Buxton and cinematographer Guy Godfree's visual impulses for Sharp Corner, for instance, are pretty standard. Only a handful of Roma-esque moments where a slowly rotating unblinking camera bounces from one corner of the McCall house to another really demonstrate much personality. Supporting personalities in the story, including fleetingly seen friends of the McCall family or Rachel, don’t leave much of an impression. Most frustratingly, Sharp Corner’s ending is an abrupt and predictable creation. This home stretch could’ve easily been enhanced with just a few extra jolts of imaginatively eerie imagery.

Still, most folks will sit down with Sharp Corner to simply see Ben Foster portray a suburban dad with a sadistic savior complex. On that front, Corner certainly delivers. As Josh McCall, Foster exudes tremendous William H. Macy/Todd Alquist energy in this role. That Breaking Bad character especially comes out when McCall tries bonding with other people around these car accidents. A memorable chilling scene involves McCall attending the funeral of a man who died on that fateful sharp corner. Posing as a “golf friend” of the deceased, McCall tries conversing with the guy’s daughter in an eerie simulation of “caring” funeral attendees.

Empathy towards others is like a costume McCall takes on and off. Foster conveys that in this scene in such eerie subtle terms, including his depiction of McCall divulging the fabricated backstory between himself and the deceased.
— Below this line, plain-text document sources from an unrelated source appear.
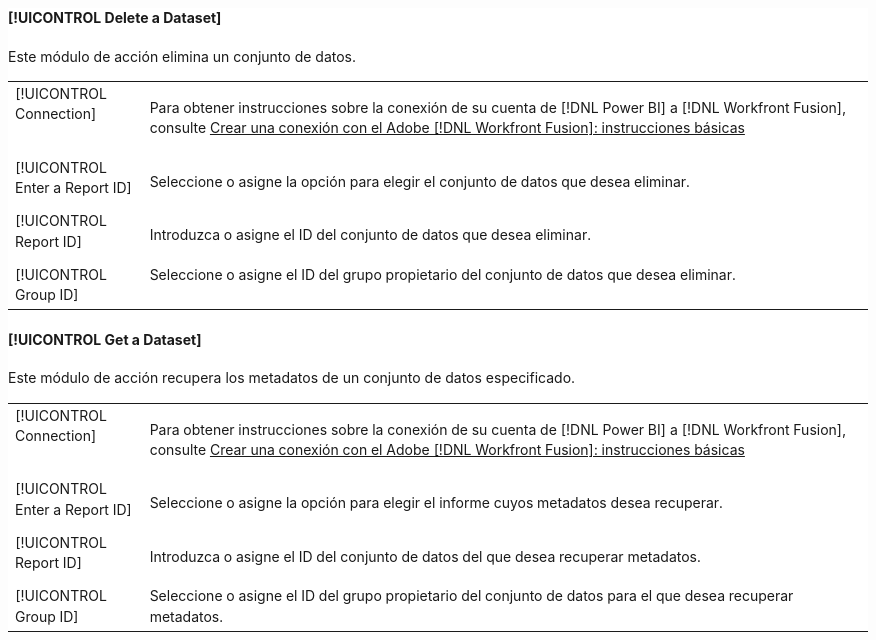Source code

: #### [!UICONTROL Delete a Dataset]

Este módulo de acción elimina un conjunto de datos.

<table>
  <col/>
  <col/>
  <tbody>
    <tr>
      <td role="rowheader">[!UICONTROL Connection]</td>
   <td> <p>Para obtener instrucciones sobre la conexión de su cuenta de [!DNL Power BI] a [!DNL Workfront Fusion], consulte <a href="/help/workfront-fusion/create-scenarios/connect-to-apps/connect-to-fusion-general.md" class="MCXref xref" data-mc-variable-override="">Crear una conexión con el Adobe [!DNL Workfront Fusion]: instrucciones básicas</a></p> </td> 
    </tr>
    <tr>
      <td role="rowheader">[!UICONTROL Enter a Report ID]</td>
      <td>
        <p>Seleccione o asigne la opción para elegir el conjunto de datos que desea eliminar.</p>
      </td>
    </tr>
    <tr>
      <td role="rowheader">[!UICONTROL Report ID]</td>
      <td>
        <p>Introduzca o asigne el ID del conjunto de datos que desea eliminar.</p>
      </td>
    </tr>
    <tr>
      <td role="rowheader">[!UICONTROL Group ID]  </td>
      <td>Seleccione o asigne el ID del grupo propietario del conjunto de datos que desea eliminar.</td>
    </tr>
  </tbody>
</table>

#### [!UICONTROL Get a Dataset]

Este módulo de acción recupera los metadatos de un conjunto de datos especificado.

<table>
  <col/>
  <col/>
  <tbody>
    <tr>
      <td role="rowheader">[!UICONTROL Connection]</td>
   <td> <p>Para obtener instrucciones sobre la conexión de su cuenta de [!DNL Power BI] a [!DNL Workfront Fusion], consulte <a href="/help/workfront-fusion/create-scenarios/connect-to-apps/connect-to-fusion-general.md" class="MCXref xref" data-mc-variable-override="">Crear una conexión con el Adobe [!DNL Workfront Fusion]: instrucciones básicas</a></p> </td> 
    </tr>
    <tr>
      <td role="rowheader">[!UICONTROL Enter a Report ID]</td>
      <td>
        <p>Seleccione o asigne la opción para elegir el informe cuyos metadatos desea recuperar.</p>
      </td>
    </tr>
    <tr>
      <td role="rowheader">[!UICONTROL Report ID]</td>
      <td>
        <p>Introduzca o asigne el ID del conjunto de datos del que desea recuperar metadatos.</p>
      </td>
    </tr>
    <tr>
      <td role="rowheader">[!UICONTROL Group ID]  </td>
      <td>Seleccione o asigne el ID del grupo propietario del conjunto de datos para el que desea recuperar metadatos.</td>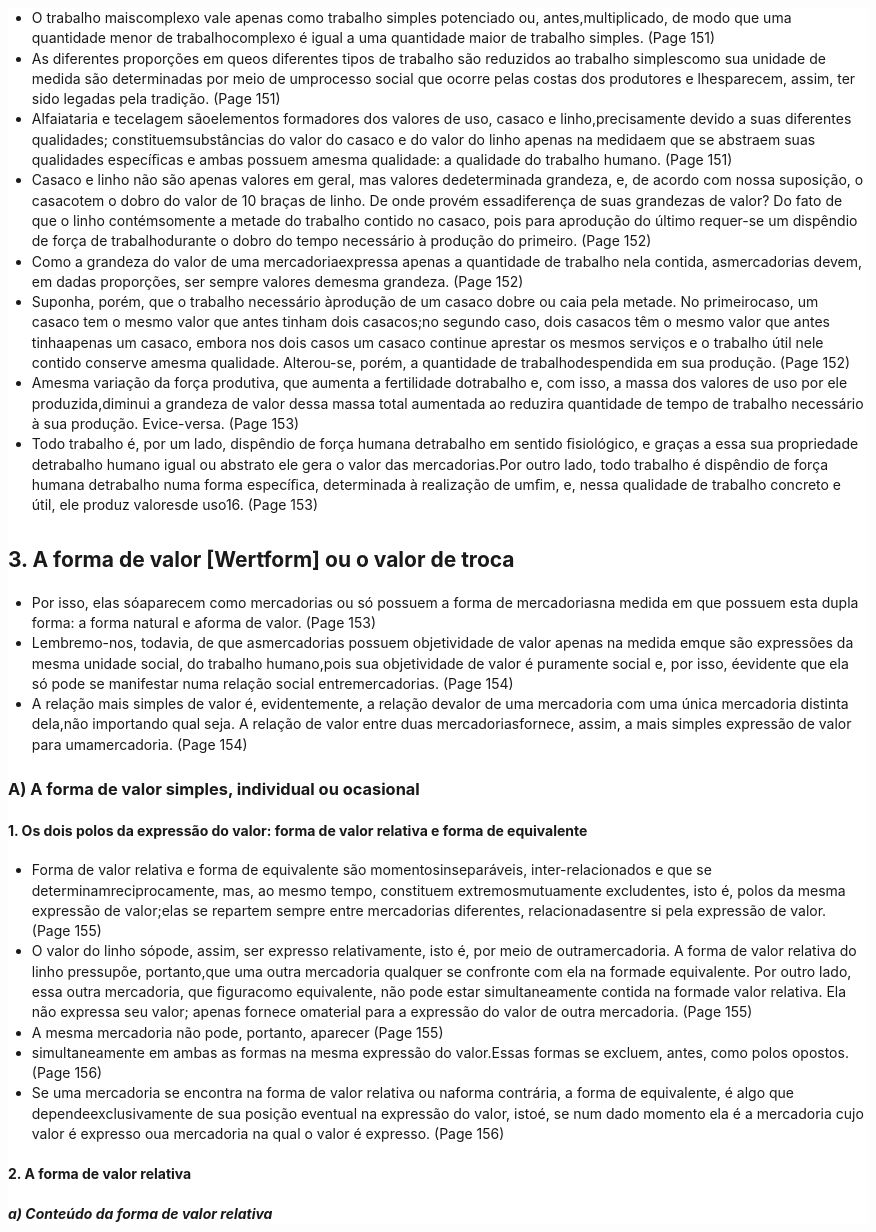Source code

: - O trabalho maiscomplexo vale apenas como trabalho simples potenciado ou, antes,multiplicado, de modo que uma quantidade menor de trabalhocomplexo é igual a uma quantidade maior de trabalho simples. (Page 151) 
- As diferentes proporções em queos diferentes tipos de trabalho são reduzidos ao trabalho simplescomo sua unidade de medida são determinadas por meio de umprocesso social que ocorre pelas costas dos produtores e lhesparecem, assim, ter sido legadas pela tradição.  (Page 151) 
-  Alfaiataria e tecelagem sãoelementos formadores dos valores de uso, casaco e linho,precisamente devido a suas diferentes qualidades; constituemsubstâncias do valor do casaco e do valor do linho apenas na medidaem que se abstraem suas qualidades especíﬁcas e ambas possuem amesma qualidade: a qualidade do trabalho humano. (Page 151) 
- Casaco e linho não são apenas valores em geral, mas valores dedeterminada grandeza, e, de acordo com nossa suposição, o casacotem o dobro do valor de 10 braças de linho. De onde provém essadiferença de suas grandezas de valor? Do fato de que o linho contémsomente a metade do trabalho contido no casaco, pois para aprodução do último requer-se um dispêndio de força de trabalhodurante o dobro do tempo necessário à produção do primeiro. (Page 152) 
-  Como a grandeza do valor de uma mercadoriaexpressa apenas a quantidade de trabalho nela contida, asmercadorias devem, em dadas proporções, ser sempre valores demesma grandeza. (Page 152) 
- Suponha, porém, que o trabalho necessário àprodução de um casaco dobre ou caia pela metade. No primeirocaso, um casaco tem o mesmo valor que antes tinham dois casacos;no segundo caso, dois casacos têm o mesmo valor que antes tinhaapenas um casaco, embora nos dois casos um casaco continue aprestar os mesmos serviços e o trabalho útil nele contido conserve amesma qualidade. Alterou-se, porém, a quantidade de trabalhodespendida em sua produção. (Page 152) 
- Amesma variação da força produtiva, que aumenta a fertilidade dotrabalho e, com isso, a massa dos valores de uso por ele produzida,diminui a grandeza de valor dessa massa total aumentada ao reduzira quantidade de tempo de trabalho necessário à sua produção. Evice-versa. (Page 153) 
- Todo trabalho é, por um lado, dispêndio de força humana detrabalho em sentido ﬁsiológico, e graças a essa sua propriedade detrabalho humano igual ou abstrato ele gera o valor das mercadorias.Por outro lado, todo trabalho é dispêndio de força humana detrabalho numa forma especíﬁca, determinada à realização de umﬁm, e, nessa qualidade de trabalho concreto e útil, ele produz valoresde uso16. (Page 153) 
## 3. A forma de valor [Wertform] ou o valor de troca  
- Por isso, elas sóaparecem como mercadorias ou só possuem a forma de mercadoriasna medida em que possuem esta dupla forma: a forma natural e aforma de valor. (Page 153) 
-  Lembremo-nos, todavia, de que asmercadorias possuem objetividade de valor apenas na medida emque são expressões da mesma unidade social, do trabalho humano,pois sua objetividade de valor é puramente social e, por isso, éevidente que ela só pode se manifestar numa relação social entremercadorias. (Page 154) 
- A relação mais simples de valor é, evidentemente, a relação devalor de uma mercadoria com uma única mercadoria distinta dela,não importando qual seja. A relação de valor entre duas mercadoriasfornece, assim, a mais simples expressão de valor para umamercadoria. (Page 154) 
### A) A forma de valor simples, individual ou ocasional 
#### 1. Os dois polos da expressão do valor: forma de valor relativa e forma de equivalente 
- Forma de valor relativa e forma de equivalente são momentosinseparáveis, inter-relacionados e que se determinamreciprocamente, mas, ao mesmo tempo, constituem extremosmutuamente excludentes, isto é, polos da mesma expressão de valor;elas se repartem sempre entre mercadorias diferentes, relacionadasentre si pela expressão de valor.  (Page 155) 
- O valor do linho sópode, assim, ser expresso relativamente, isto é, por meio de outramercadoria. A forma de valor relativa do linho pressupõe, portanto,que uma outra mercadoria qualquer se confronte com ela na formade equivalente. Por outro lado, essa outra mercadoria, que ﬁguracomo equivalente, não pode estar simultaneamente contida na formade valor relativa. Ela não expressa seu valor; apenas fornece omaterial para a expressão do valor de outra mercadoria. (Page 155) 
-  A mesma mercadoria não pode, portanto, aparecer (Page 155) 
- simultaneamente em ambas as formas na mesma expressão do valor.Essas formas se excluem, antes, como polos opostos. (Page 156) 
- Se uma mercadoria se encontra na forma de valor relativa ou naforma contrária, a forma de equivalente, é algo que dependeexclusivamente de sua posição eventual na expressão do valor, istoé, se num dado momento ela é a mercadoria cujo valor é expresso oua mercadoria na qual o valor é expresso. (Page 156) 
#### 2. A forma de valor relativa 
##### a) Conteúdo da forma de valor relativa 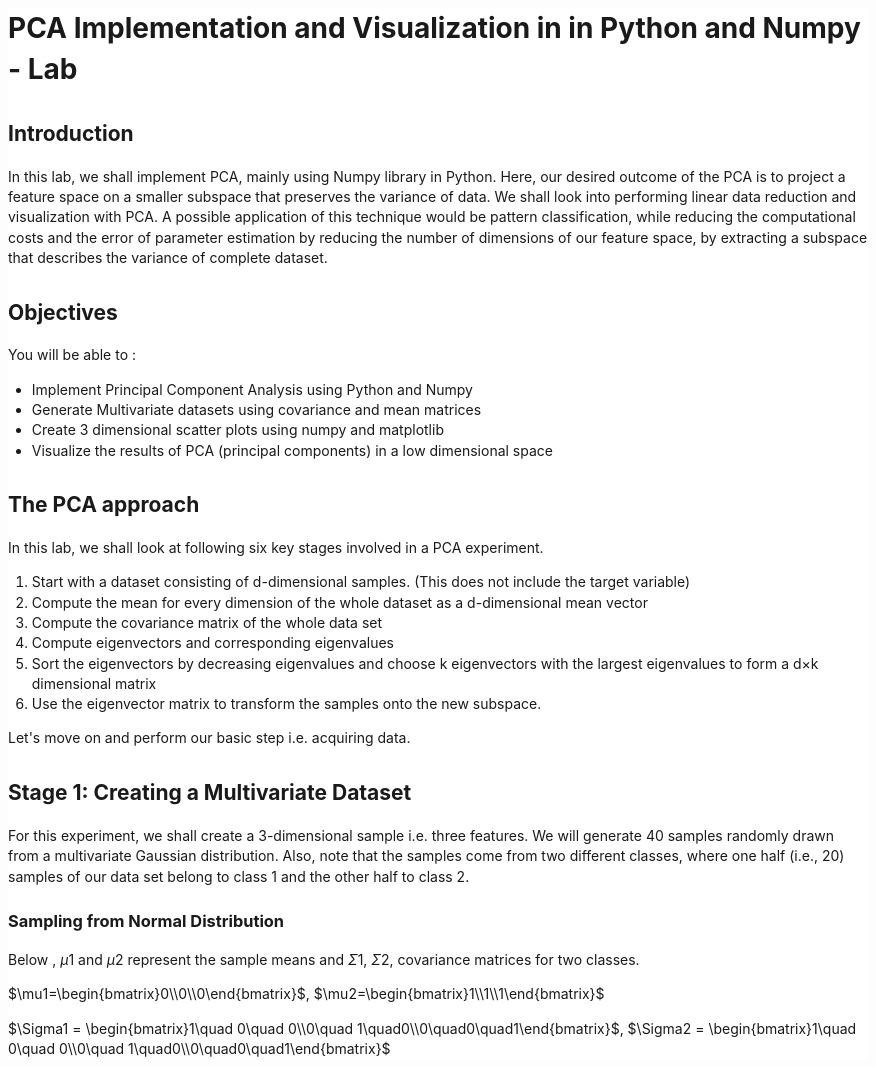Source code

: 
# PCA Implementation and Visualization in in Python and Numpy - Lab

## Introduction
In this lab, we shall implement PCA, mainly using Numpy library in Python. Here, our desired outcome of the PCA is to project a feature space on a smaller subspace that preserves the variance of data. We shall look into performing linear data reduction and visualization with PCA. A possible application of this technique would be pattern classification, while reducing the computational costs and the error of parameter estimation by reducing the number of dimensions of our feature space, by extracting a subspace that describes the variance of complete dataset. 

## Objectives
You will be able to :
- Implement Principal Component Analysis using Python and Numpy 
- Generate Multivariate datasets using covariance and mean matrices
- Create 3 dimensional scatter plots using numpy and matplotlib
- Visualize the results of PCA (principal components) in a low dimensional space

## The PCA approach

In this lab, we shall look at following six key stages involved in a PCA experiment. 

1. Start with a dataset consisting of d-dimensional samples. (This does not include the target variable)
2. Compute the mean for every dimension of the whole dataset as a d-dimensional mean vector 
3. Compute the covariance matrix of the whole data set
4. Compute eigenvectors and corresponding eigenvalues 
5. Sort the eigenvectors by decreasing eigenvalues and choose k eigenvectors with the largest eigenvalues to form a d×k dimensional matrix 
6. Use the eigenvector matrix to transform the samples onto the new subspace. 

Let's move on and perform our basic step i.e. acquiring data. 

## Stage 1: Creating a Multivariate Dataset

For this experiment, we shall create a 3-dimensional sample i.e. three features. We will generate 40 samples randomly drawn from a multivariate Gaussian distribution. Also, note that the samples come from two different classes, where one half (i.e., 20) samples of our data set belong to class 1 and the other half to class 2.

### Sampling from Normal Distribution

Below , $\mu1$ and $\mu2$ represent the sample means and $\Sigma1$, $\Sigma2$, covariance matrices for two classes. 

$\mu1=\begin{bmatrix}0\\0\\0\end{bmatrix}$, $\mu2=\begin{bmatrix}1\\1\\1\end{bmatrix}$

$\Sigma1 = \begin{bmatrix}1\quad 0\quad 0\\0\quad 1\quad0\\0\quad0\quad1\end{bmatrix}$, $\Sigma2 = \begin{bmatrix}1\quad 0\quad 0\\0\quad 1\quad0\\0\quad0\quad1\end{bmatrix}$
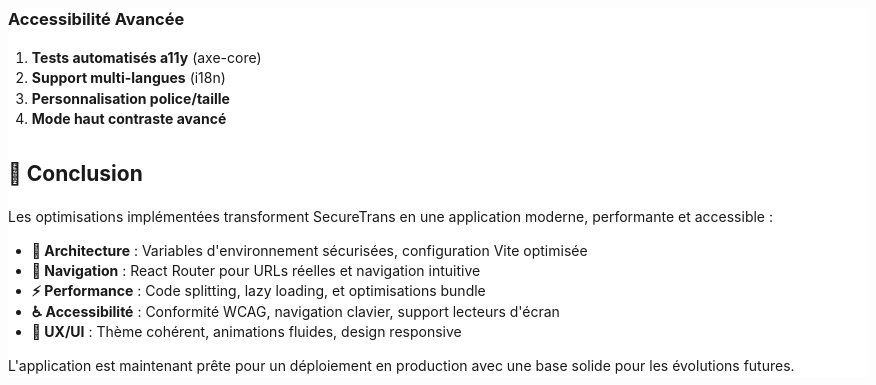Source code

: ### Accessibilité Avancée
1. **Tests automatisés a11y** (axe-core)
2. **Support multi-langues** (i18n)
3. **Personnalisation police/taille**
4. **Mode haut contraste avancé**

## 🎉 Conclusion

Les optimisations implémentées transforment SecureTrans en une application moderne, performante et accessible :

- **🔧 Architecture** : Variables d'environnement sécurisées, configuration Vite optimisée
- **🧭 Navigation** : React Router pour URLs réelles et navigation intuitive  
- **⚡ Performance** : Code splitting, lazy loading, et optimisations bundle
- **♿ Accessibilité** : Conformité WCAG, navigation clavier, support lecteurs d'écran
- **🎨 UX/UI** : Thème cohérent, animations fluides, design responsive

L'application est maintenant prête pour un déploiement en production avec une base solide pour les évolutions futures.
Like Todd Alquist, Josh McCall knows how human beings are supposed to behave but has no clue how to earnestly communicate those traits. Foster’s portrait of that personality is at once gripping and unnerving. Foster’s performance also remains fascinatingly buttoned-up throughout Sharp Corner’s runtime. There’s persistent calmness to his madness. That quality makes it easy to see why neighbors or colleagues would dismiss him as just a modern-day Ned Flanders. It also makes his flashes of deranged behavior (like his nonchalant insistence to a therapist that “nobody would have died” in a car accident if he’d been there to save the day) all the more terrifying.

Foster’s understated approach to McCall is tremendously involving. It also provides a great anchor to an indie thriller that, as a whole, isn’t nearly as distinctive as its leading man. A 110-minute runtime unfortunately exacerbates certain problems within Sharp Corner, including making its less imaginative visual impulses more apparent. Still, for thriller fans unaware of Foster’s filmography, Sharp Corner’s proficient qualities will make for an amiable (though not super memorable) watch. Plus, as first and foremost a showcase for Ben Foster, Sharp Corner is a nice reminder of this man’s tremendous talent. Now let’s get him anchoring a Wes Anderson or Lynne Ramsay movie stat.